Mit seiner Regulierungsabsage bekräftigt Draghi nun die entschiedene Haltung der EZB. Bereits im vergangenen Jahr hatte Draghi mehrmals betont, seine Institution treffe keine Zuständigkeit, was die Regulierung der wachsenden Kryptowährungen betrifft. Im September etwa hatte er Entwarnung gegeben, von den digitalen Bezahlalternativen ginge kein „monetäres Risiko“ aus. Damit sei ihr Einfluss zu gering, um ins Handlungsfeld der EZB zu fallen. Diese ist in erster Linie für die Geldwertstabilität in der Euro-Zone verantwortlich.

In diesem Zuge betonte Draghi zudem im September, seiner Institution fehle es an einer Grundlage für die konkrete Handhabung von Bitcoin und anderen Kryptowährungen. Es läge „eigentlich nicht in unserer Macht“, diese zu regulieren oder gar gänzlich zu verbieten, so Draghi.

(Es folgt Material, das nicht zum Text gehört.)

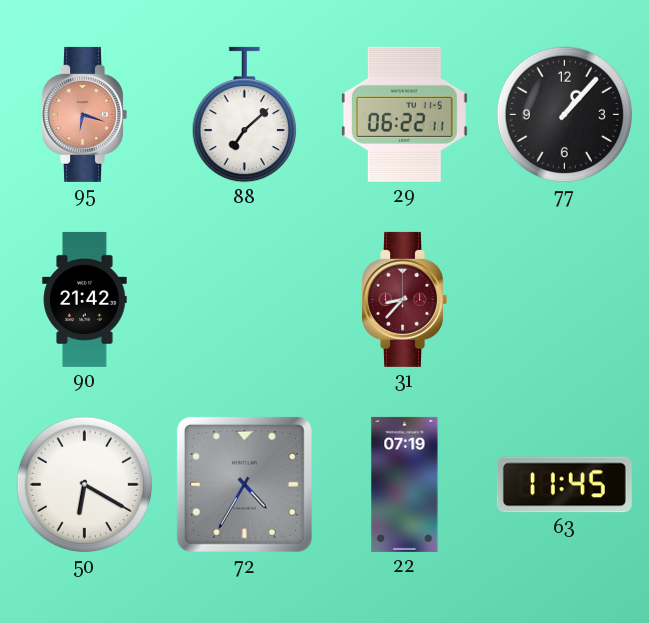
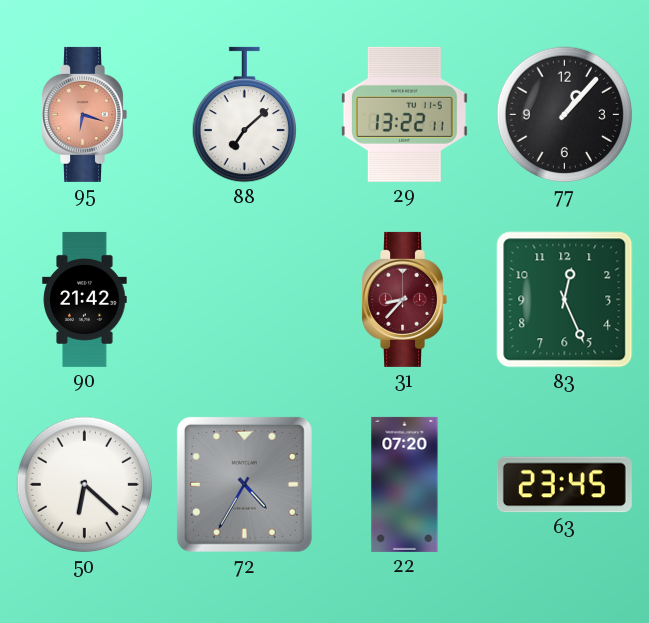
29: 06:22 -> 13:22
83: none -> 12:26
50: 6:20 -> 6:22
22: 07:19 -> 07:20
63: 11:45 -> 23:45
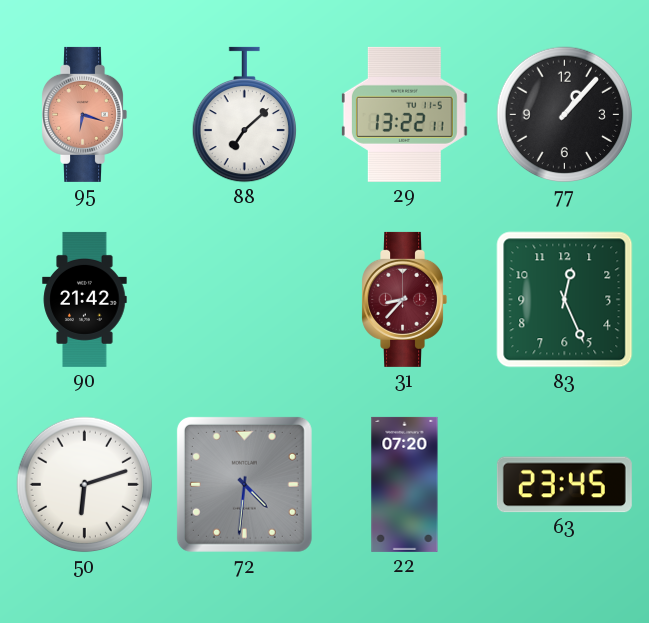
50: 6:22 -> 6:12
72: 4:35 -> 4:31
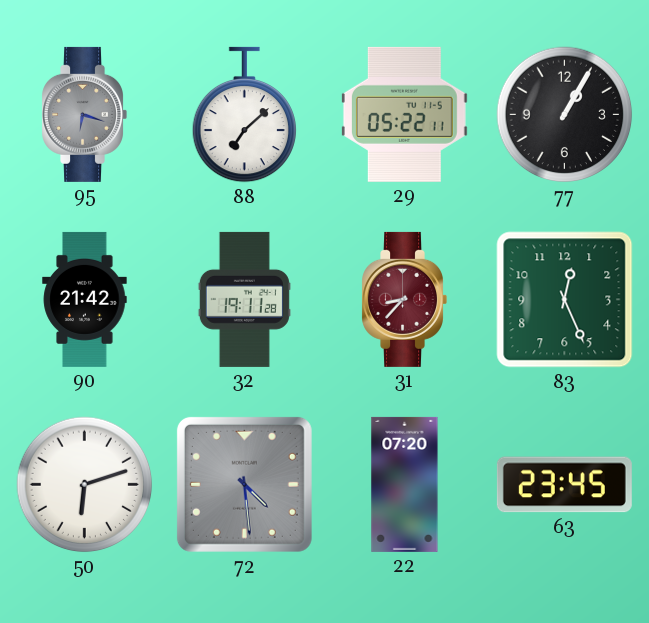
95 dial: salmon -> grey
29: 13:22 -> 05:22
77: 1:07 -> 1:05
32: none -> 19:11
72: 4:31 -> 4:29
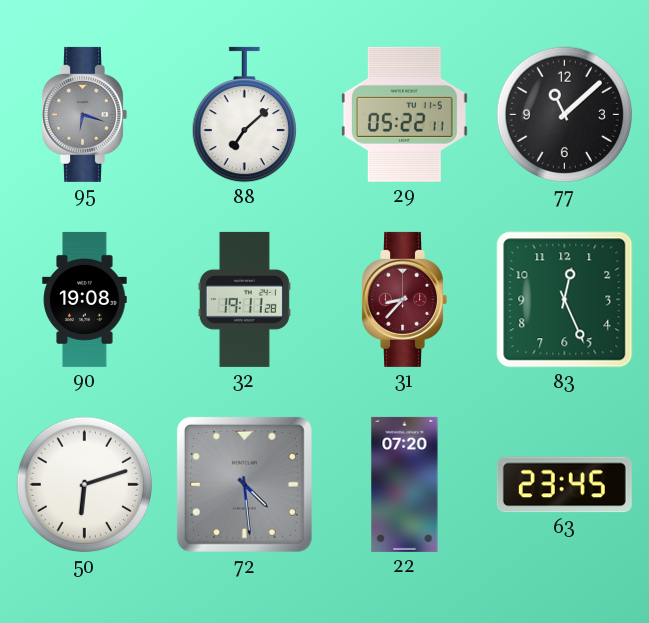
77: 1:05 -> 11:08
90: 21:42 -> 19:08
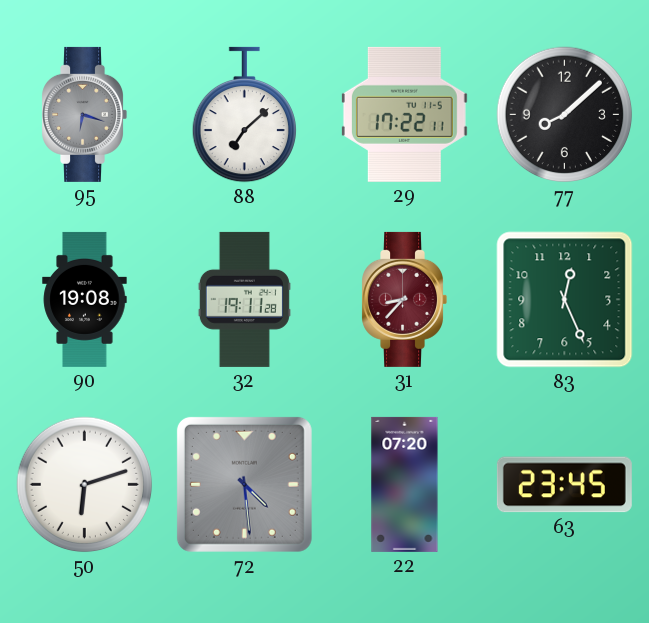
29: 05:22 -> 17:22
77: 11:08 -> 8:08
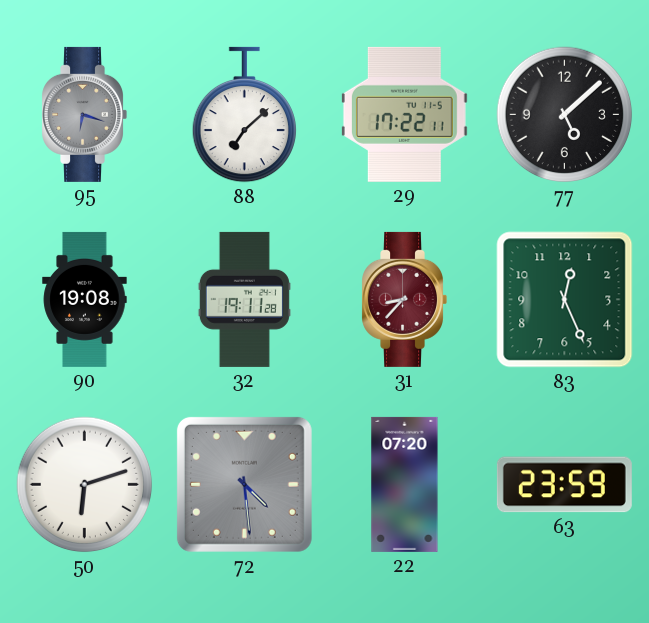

Mit voranschreitender Bedeutung und wachsender Etablierung des Bitcoin auf den internationalen Finanzmärkten wird auch der Ruf nach der Regulierung von Kryptowährungen immer lauter. Während zahlreiche Staaten bereits bestehende Kontroll-Initiativen auf den Weg gebracht haben, hatte zuletzt etwa die Direktorin des Internationalen Währungsfonds, Christine Lagarde, auf internationale Krypto-Regulierung und umfassende Aufsicht gedrängt.

Aller Absagen zum Trotze verfolgt man in Frankfurt die Entwicklungen im Bitcoin-Dunstkreis dennoch mit wachsamen Augen. So kann sich Draghi etwa vorstellen, dass europäische Banken künftig Bitcoin-Futures halten könnten. Die Sanduhr läuft also weiter.